==== Data provided

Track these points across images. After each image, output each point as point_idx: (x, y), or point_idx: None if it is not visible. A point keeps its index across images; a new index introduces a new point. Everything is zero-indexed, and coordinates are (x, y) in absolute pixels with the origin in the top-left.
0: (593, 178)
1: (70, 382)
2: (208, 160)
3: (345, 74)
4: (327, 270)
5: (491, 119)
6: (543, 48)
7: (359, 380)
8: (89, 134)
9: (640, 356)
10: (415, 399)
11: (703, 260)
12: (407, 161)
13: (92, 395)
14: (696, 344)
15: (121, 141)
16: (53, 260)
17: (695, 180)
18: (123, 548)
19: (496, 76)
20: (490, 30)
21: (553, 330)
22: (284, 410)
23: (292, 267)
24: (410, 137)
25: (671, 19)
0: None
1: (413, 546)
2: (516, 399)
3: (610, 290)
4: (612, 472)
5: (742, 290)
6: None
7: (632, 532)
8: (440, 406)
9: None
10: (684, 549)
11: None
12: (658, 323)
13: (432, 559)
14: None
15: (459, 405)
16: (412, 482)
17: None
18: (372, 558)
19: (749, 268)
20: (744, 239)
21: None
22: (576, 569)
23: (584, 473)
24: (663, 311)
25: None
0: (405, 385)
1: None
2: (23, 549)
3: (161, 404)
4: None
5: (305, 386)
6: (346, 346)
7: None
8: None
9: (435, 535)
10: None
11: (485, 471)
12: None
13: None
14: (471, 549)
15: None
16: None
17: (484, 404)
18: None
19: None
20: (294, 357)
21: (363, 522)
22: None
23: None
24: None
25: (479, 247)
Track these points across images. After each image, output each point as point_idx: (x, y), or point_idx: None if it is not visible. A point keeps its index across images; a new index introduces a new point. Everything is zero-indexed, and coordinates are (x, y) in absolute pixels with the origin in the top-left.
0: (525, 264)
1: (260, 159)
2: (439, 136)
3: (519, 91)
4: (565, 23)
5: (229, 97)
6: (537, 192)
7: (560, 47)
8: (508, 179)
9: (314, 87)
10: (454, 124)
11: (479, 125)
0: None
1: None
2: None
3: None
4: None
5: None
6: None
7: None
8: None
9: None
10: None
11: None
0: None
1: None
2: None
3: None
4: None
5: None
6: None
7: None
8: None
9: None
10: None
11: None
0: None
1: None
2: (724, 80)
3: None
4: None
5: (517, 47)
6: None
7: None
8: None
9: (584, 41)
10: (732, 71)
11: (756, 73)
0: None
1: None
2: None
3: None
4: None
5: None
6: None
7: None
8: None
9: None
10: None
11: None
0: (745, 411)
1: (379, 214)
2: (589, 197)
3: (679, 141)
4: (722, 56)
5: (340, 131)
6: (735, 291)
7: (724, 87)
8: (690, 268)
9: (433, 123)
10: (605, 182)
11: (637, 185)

========

Copy every line above character for character, keeping the same order and line breaks.

Full response:
Track these points across images. After each image, output each point as point_idx: (x, y), or point_idx: None if it is not visible. A point keeps its index across images; a new index introduces a new point. Everything is zero-indexed, and coordinates are (x, y) in absolute pixels with the origin in the top-left.
0: (593, 178)
1: (70, 382)
2: (208, 160)
3: (345, 74)
4: (327, 270)
5: (491, 119)
6: (543, 48)
7: (359, 380)
8: (89, 134)
9: (640, 356)
10: (415, 399)
11: (703, 260)
12: (407, 161)
13: (92, 395)
14: (696, 344)
15: (121, 141)
16: (53, 260)
17: (695, 180)
18: (123, 548)
19: (496, 76)
20: (490, 30)
21: (553, 330)
22: (284, 410)
23: (292, 267)
24: (410, 137)
25: (671, 19)
0: None
1: (413, 546)
2: (516, 399)
3: (610, 290)
4: (612, 472)
5: (742, 290)
6: None
7: (632, 532)
8: (440, 406)
9: None
10: (684, 549)
11: None
12: (658, 323)
13: (432, 559)
14: None
15: (459, 405)
16: (412, 482)
17: None
18: (372, 558)
19: (749, 268)
20: (744, 239)
21: None
22: (576, 569)
23: (584, 473)
24: (663, 311)
25: None
0: (405, 385)
1: None
2: (23, 549)
3: (161, 404)
4: None
5: (305, 386)
6: (346, 346)
7: None
8: None
9: (435, 535)
10: None
11: (485, 471)
12: None
13: None
14: (471, 549)
15: None
16: None
17: (484, 404)
18: None
19: None
20: (294, 357)
21: (363, 522)
22: None
23: None
24: None
25: (479, 247)
Track these points across images. After each image, output each point as point_idx: (x, y), or point_idx: None if it is not visible. A point keeps its index across images; a new index introduces a new point. Everything is zero-indexed, and coordinates are (x, y) in absolute pixels with the origin in the top-left.
0: (525, 264)
1: (260, 159)
2: (439, 136)
3: (519, 91)
4: (565, 23)
5: (229, 97)
6: (537, 192)
7: (560, 47)
8: (508, 179)
9: (314, 87)
10: (454, 124)
11: (479, 125)
0: None
1: None
2: None
3: None
4: None
5: None
6: None
7: None
8: None
9: None
10: None
11: None
0: None
1: None
2: None
3: None
4: None
5: None
6: None
7: None
8: None
9: None
10: None
11: None
0: None
1: None
2: (724, 80)
3: None
4: None
5: (517, 47)
6: None
7: None
8: None
9: (584, 41)
10: (732, 71)
11: (756, 73)
0: None
1: None
2: None
3: None
4: None
5: None
6: None
7: None
8: None
9: None
10: None
11: None
0: (745, 411)
1: (379, 214)
2: (589, 197)
3: (679, 141)
4: (722, 56)
5: (340, 131)
6: (735, 291)
7: (724, 87)
8: (690, 268)
9: (433, 123)
10: (605, 182)
11: (637, 185)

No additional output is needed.